Türkiye’yi uzun yıllar “bölgesel aktör” olarak görme alışıklığı, halen oradan çıkmasını istemeyen güçlerin de mücadelesi içerisine kendisi sokmakta. Lakin anlaşılan şu ki;Türkiye birinci ligde ve küresel serüveni etkileyen ve vazgeçilmesi kolay olamayan bir notaya ulaştı. Bu durumda bölgesel ve küresel güçlerin, aynı zamanda hem odak noktası, hem de temas noktası ve anlaşmasını tetikleyen merkez olmayı başardı.

Rusya konusunda toplumumuzun kahir ekseriyetinin değişken bakış açısına sahip olduğunu görmek, anormal bir durum değildir. Tarihi süreç, zaten bu bakış açımızın temel taşlarının nedenlerini bize anlatmakta! Lakin orta ve uzun vadede bakmamız gereken birçok argümanlar var ki, bu sebepten Rusya ile iyi ilişkiler vazgeçilmezimizdir.

Rusya ile geçmişteki tüm yaptıklarını unutmaksızın yeni dönemin temelini oluşturmak zaruridir.

Rusya koca bir coğrafya. Rusların kendi etnik kimliğini analiz ettiğinizde, Türklerle Slavların karışmış haliyle karşı karşıyayız. Yani bu topraklarda bizi anlayacak zemin oluşturacak çok veri bulunmaktadır. Tabii ki uzun yıllar hiç bu noktalara temas etmememiz ve olayı sadece tarihteki gözyaşı içeren hadiselerle okumamız, bizi Rusya konusunda ciddi endişe konumuna itmiştir. Rusya’nın bakış açısında da bizlere karşı, Osmanlı’ya Türklere bakış açısı, en az bizim onlara bakış açımız kadar olumsuz notlarla zengindir. Şimdi ileriye bakmak ve yeni 100 yılın rengini belirleme dönemindeyiz. Bizi ısrarla Ruslarla çatışma noktasına itekleyen gücün her zaman devrede olduğunu unutmasak iyi ederiz! Rusya üzerine iyi çalışmalar yapmamız şarttır.Rusya bizim üzerimize her türlü konularda çalışmalar yapmış, Türkoloji dalında en detaylı analizler ve siyasi adımları pekiştirmede etkilidir. Erdoğan-Putin ilişkileri, bu derin analiz yeteneğini devreye sokmak için iyi bir fırsat ortamı oluşturmaktadır.

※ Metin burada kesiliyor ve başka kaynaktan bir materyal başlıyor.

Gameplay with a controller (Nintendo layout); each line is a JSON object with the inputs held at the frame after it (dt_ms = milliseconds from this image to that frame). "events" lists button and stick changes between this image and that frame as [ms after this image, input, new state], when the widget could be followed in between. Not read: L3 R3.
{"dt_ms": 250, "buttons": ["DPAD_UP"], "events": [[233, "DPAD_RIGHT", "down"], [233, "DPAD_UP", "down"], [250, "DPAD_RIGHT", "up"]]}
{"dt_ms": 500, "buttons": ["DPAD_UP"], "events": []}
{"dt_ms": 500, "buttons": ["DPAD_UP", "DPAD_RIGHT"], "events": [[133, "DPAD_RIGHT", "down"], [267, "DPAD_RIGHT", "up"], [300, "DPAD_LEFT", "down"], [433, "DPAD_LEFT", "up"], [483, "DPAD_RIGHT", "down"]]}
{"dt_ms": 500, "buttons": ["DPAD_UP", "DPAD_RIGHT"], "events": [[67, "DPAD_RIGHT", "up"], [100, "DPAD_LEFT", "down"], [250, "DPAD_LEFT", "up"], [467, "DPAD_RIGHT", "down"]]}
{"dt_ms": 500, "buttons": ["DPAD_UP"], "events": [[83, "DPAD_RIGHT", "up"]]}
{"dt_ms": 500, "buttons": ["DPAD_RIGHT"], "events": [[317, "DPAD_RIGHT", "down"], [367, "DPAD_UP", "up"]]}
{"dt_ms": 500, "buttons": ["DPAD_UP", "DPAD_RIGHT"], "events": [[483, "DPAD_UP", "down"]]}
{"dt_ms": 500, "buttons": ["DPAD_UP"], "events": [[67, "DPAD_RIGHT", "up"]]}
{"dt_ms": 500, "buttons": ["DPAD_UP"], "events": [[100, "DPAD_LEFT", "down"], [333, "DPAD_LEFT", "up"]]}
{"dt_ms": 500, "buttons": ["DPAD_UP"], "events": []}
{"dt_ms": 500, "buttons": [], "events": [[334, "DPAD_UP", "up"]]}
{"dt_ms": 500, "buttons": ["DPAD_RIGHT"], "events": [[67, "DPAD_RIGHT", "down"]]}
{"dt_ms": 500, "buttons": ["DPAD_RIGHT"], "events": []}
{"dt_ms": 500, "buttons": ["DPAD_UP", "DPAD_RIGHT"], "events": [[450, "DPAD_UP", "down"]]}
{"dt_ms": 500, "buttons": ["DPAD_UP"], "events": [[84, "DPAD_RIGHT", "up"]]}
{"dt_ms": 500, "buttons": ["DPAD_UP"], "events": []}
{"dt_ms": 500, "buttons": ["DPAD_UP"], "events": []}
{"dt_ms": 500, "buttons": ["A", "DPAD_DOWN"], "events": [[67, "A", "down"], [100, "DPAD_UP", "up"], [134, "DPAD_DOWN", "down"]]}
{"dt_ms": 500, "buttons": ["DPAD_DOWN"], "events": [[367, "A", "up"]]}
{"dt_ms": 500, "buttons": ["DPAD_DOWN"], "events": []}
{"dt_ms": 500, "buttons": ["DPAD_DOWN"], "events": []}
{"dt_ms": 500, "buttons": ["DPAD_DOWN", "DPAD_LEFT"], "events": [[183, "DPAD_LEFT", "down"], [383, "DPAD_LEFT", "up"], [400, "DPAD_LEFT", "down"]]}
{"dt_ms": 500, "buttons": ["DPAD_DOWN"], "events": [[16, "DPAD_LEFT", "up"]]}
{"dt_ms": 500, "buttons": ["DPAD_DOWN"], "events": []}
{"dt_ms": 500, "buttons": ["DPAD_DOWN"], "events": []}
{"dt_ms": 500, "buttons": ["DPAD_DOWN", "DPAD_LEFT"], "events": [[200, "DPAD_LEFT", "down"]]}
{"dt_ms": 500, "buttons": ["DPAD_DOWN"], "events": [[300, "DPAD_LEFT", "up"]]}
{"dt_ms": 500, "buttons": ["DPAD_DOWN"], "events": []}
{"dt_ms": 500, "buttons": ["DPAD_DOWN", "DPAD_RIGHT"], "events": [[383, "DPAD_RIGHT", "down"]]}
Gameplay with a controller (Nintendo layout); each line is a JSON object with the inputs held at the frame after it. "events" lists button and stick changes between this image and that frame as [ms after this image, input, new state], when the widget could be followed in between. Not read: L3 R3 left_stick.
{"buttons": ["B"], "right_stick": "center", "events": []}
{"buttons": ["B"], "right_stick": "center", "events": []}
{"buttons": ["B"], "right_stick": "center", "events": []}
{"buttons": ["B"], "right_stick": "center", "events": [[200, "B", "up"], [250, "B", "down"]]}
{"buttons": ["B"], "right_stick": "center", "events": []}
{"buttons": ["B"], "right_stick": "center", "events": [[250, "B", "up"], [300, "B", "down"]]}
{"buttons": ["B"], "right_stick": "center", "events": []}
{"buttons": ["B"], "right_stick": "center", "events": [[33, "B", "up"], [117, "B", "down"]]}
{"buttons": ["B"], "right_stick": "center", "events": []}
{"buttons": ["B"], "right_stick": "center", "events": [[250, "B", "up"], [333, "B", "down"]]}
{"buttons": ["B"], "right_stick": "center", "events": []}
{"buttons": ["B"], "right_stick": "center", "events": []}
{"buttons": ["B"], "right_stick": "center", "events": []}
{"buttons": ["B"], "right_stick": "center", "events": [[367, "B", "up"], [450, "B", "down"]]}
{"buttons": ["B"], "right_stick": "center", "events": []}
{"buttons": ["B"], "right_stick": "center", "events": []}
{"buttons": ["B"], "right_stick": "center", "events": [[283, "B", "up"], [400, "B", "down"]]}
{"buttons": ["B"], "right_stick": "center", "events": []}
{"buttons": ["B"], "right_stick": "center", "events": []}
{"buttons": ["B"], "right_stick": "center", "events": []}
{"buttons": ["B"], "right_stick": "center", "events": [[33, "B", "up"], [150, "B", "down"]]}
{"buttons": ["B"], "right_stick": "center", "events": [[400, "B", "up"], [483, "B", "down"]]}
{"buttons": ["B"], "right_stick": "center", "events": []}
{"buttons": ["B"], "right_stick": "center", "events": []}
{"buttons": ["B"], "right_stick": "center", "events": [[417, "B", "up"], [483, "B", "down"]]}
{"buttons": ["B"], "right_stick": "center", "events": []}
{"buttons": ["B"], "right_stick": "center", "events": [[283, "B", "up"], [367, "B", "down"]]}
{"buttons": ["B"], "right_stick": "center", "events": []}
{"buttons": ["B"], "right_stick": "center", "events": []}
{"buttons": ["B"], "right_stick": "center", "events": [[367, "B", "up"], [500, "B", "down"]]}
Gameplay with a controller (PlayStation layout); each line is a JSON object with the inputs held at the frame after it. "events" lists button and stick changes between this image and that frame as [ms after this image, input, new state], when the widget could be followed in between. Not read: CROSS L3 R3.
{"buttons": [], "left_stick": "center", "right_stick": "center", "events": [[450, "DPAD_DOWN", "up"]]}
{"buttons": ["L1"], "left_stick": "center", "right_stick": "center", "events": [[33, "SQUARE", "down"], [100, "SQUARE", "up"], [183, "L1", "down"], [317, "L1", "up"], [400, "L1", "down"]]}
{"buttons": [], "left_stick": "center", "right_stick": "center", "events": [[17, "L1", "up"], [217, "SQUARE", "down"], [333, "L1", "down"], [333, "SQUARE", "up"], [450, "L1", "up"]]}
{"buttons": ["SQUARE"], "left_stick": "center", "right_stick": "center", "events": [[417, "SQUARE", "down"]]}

Kullanılan dil ve üslup dikkatlice irdelenmelidir.

Meseleye tamamen pragmatik bakış açısı ile bakmamız şarttır. Rusya’da etkili olan odak noktalarını göz ardı etmeden, yeni Türk-Rus ilişkileri hattını pekiştirmek, her tarafın da açısından önemlidir.

Rusya konusuna; pazar, ekonomik partner, komşu, karşılıklı çıkar konseptinde bakarken, tabii ki sosyolojik zeminde ilişki ağının da kurulması, kalıcılığı temin eder.

Tabii ki eğer Türkiye’nin; Orta Asya, Türkistan, Kafkasya ve Tataristan gibi ilişkiler,bağlılıklar felsefesi halen geçerliyse. Yine şunu demeye çalışıyorum. Eğer biz, bizim olarak hesap ettiğimiz koca coğrafyamızın tamamına talipsek, Rusya ile orta ve uzun vadede ilişkiler ağını oluşturmak zorundayız.

Evet, Şehitlerimiz ciğerimizi yaktı! Bunun tarifi sözle izah edilemeyecek kadar zordur.Zaten Başkan Erdoğan’ın Moskova ziyaretinin gerçekleştirilmesini, Putin’in özrü anımsatan “orada Türk askerlerinin olduğunu bilmiyorduk” beyanındaki mahcubiyetin yansımasını, iyi görmemiz lazım. Olaydan sonra yazdığım bir yazıda“bundan sonraki ilişki rengini Putin’in taziye verip vermesi ile belirleyeceğiz” diye ifade etmiştim. Putin taziye verirse ilişkileri koparmak istemediğini, tam tersi suskunluğunun esas sebeplerinden birinin “karşımıza nasıl çıkacağı” sorusuna yanıtın olduğunu söylemiştim. Putin anlaşmak zorundadır. Esad için Erdoğan’ı karşısına almayacak kadar da, meselenin gayesine hâkimdir. Lakin son ana kadar zorlayacaklar! Bu ölüm kalım mücadelesidir. Bu Rusya’nın da beka meselesidir. Akdeniz’de olmak, Karadeniz’e uzanan Amerikan siyasetine engeli oluşturma mahiyeti taşıdığını da bir kere tekrar edelim. Geleceği zayi olmuş bir Türkiye ile anlaşma, Putin’in de en az ABD kadar hayalidir. Lakin Türk askerinin sahada nasıl bir kabiliyet sahibi olduğunu tekraren görmüş oldular. Moskova’da anlaşabilmemizin altını dolduran en önemli adım, askeri başarımızdır. Erdoğan faktörü, dirayeti, zekâsı ve strateji üretme kabiliyetinin belirlediğini unutmamakta yarar vardır. Peki, bu ilişkiler nereye kadar gider? Gidebileceği yere kadar götürmek şarttır. Karşılıklı güvensizlik, derin tarihi olaylarla zengin geçmiş yüzünden sil bastan yazıma izin vermiyor. Lakin şu açıktır; Rusya ile ortak noktalar, ayrışan noktalar kadar etkilidir. İleride karşımıza Suriye’nin federatif yapıya dönüştürülmesi modeli çıkarsa, tekrar “vay bu vefasızlar” diyerek yansımalar yapmamak için, yapmak istedikleri ile yapabileceklerini iyi ayırt etmemiz lazımdır.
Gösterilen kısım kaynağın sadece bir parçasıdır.